Please quote exactly the lines below from the line containing "Offres d’emploi" to the line containing "Voir nos dernières émissions", both lines included, and nothing else.

Given data:
▶
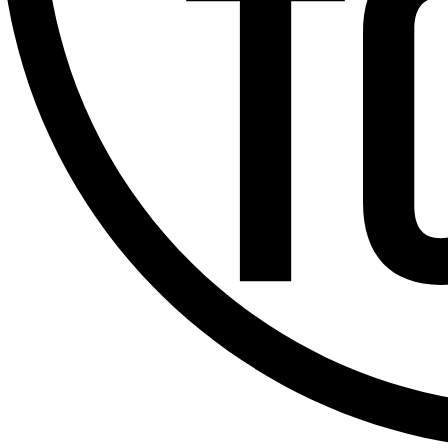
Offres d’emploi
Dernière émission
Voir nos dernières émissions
◀
▶
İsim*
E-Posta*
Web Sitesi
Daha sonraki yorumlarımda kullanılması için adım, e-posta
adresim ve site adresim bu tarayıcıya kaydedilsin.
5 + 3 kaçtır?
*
◀
Final answer:
Offres d’emploi
Dernière émission
Voir nos dernières émissions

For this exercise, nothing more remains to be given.